== SOURCE EXCERPT
ECS-ComposeX

ECS ComposeX aims to make life easy to take your application to AWS ECS, with using AWS Fargate as the primary focus (still, allows to run on EC2 should you need to).

AWS AppMesh integration

AWS AppMesh is a service mesh which allows you to define how services talk to each other at an application L7) level, and optionally, TCP (layer 4) level. It is extremely powerful

Since the beginning of the project, we have been using AWS Cloud Map to create a private DNS Hosted Zone linked to the VPC created at the same time. This allowed us to very simply register into the PHZ (private hosted zone) via Service Discovery.

We are going to use these entries to make a 1-1 mapping between our services defined in the services section of the docker-compose file and the nodes listed in the x-appmesh section.

AppMesh uses envoy as a side-car proxy that will capture our services packets and route these to their defined backends. Using AWS AppMesh empowers developers to declare how services are supposed to communicate together, what to do in case of errors, and administrators can define whether or not the traffic between all the components should be done using TLS termination end-to-end, to ensure no man-in-the-middle attacks could happen.

The syntax for AppMesh in ECS ComposeX is a mix of Istio, Envoy and AWS AppMesh definitions.

See also

x-appmesh

Services autoscaling integration

You can now define scaling for your ECS Services using * CPU / RAM Target Tracking scaling * SQS Messages (visible) depth with step scaling.

For example, we want to scale our front-end based on CPU usage and our backend, dealing with queues, based on messages numbers.

services:
  frontend:
    ports:
      - 80:80
    image: my-nginx
    deploy:
      replicas: 2 # by default I want 2 containers
    x-configs:
      scaling:
        range: "1-10" # 1 to 10 containers to deploy for the service
        target_scaling:
          cpu_target: 80 # Means 80% average for all containers in the service.
  backend:
    image: my-worker
    deploy:
      replicas: 1  # Initially I want 1 container running to make sure everything is working
    x-configs:
      scaling:
        range: "0-10" # I can have between 0 to 10 containers. 0 because I am happy not paying when nothing to do

x-sqs:
  jobs-queue:
    Properties: {}
    Settings: {}
    Services:
      - name: frontend
        access: RWMessages
      - name: backend
        access: RWMessages
        scaling:
          steps:
            - lower_bound: 0
              upper_bound: 10
              count: 1
            - lower_bound: 10
              upper_bound: 20
              count: 2
            - lower_bound: 20
              count: 21

As you can see we defined scaling for SQS only on the backend, as we don’t need to scale the frontend based on that. Also we set the count for final step to 21, which is higher than the range indicated.

Our frontend will be managed by ECS itself which will be ensuring that the average CPU usage across the service remains under 80%.
====
== DATA PROVIDED
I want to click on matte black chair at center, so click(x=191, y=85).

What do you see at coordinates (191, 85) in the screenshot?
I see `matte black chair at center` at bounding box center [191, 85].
====
**STATED GOAL:** From the ECS ComposeX text, set down word for word the passage starting at "Since the beginning" and ending at "attacks could happen.".

**ANSWER BELOW:**
Since the beginning of the project, we have been using AWS Cloud Map to create a private DNS Hosted Zone linked to the VPC created at the same time. This allowed us to very simply register into the PHZ (private hosted zone) via Service Discovery.

We are going to use these entries to make a 1-1 mapping between our services defined in the services section of the docker-compose file and the nodes listed in the x-appmesh section.

AppMesh uses envoy as a side-car proxy that will capture our services packets and route these to their defined backends. Using AWS AppMesh empowers developers to declare how services are supposed to communicate together, what to do in case of errors, and administrators can define whether or not the traffic between all the components should be done using TLS termination end-to-end, to ensure no man-in-the-middle attacks could happen.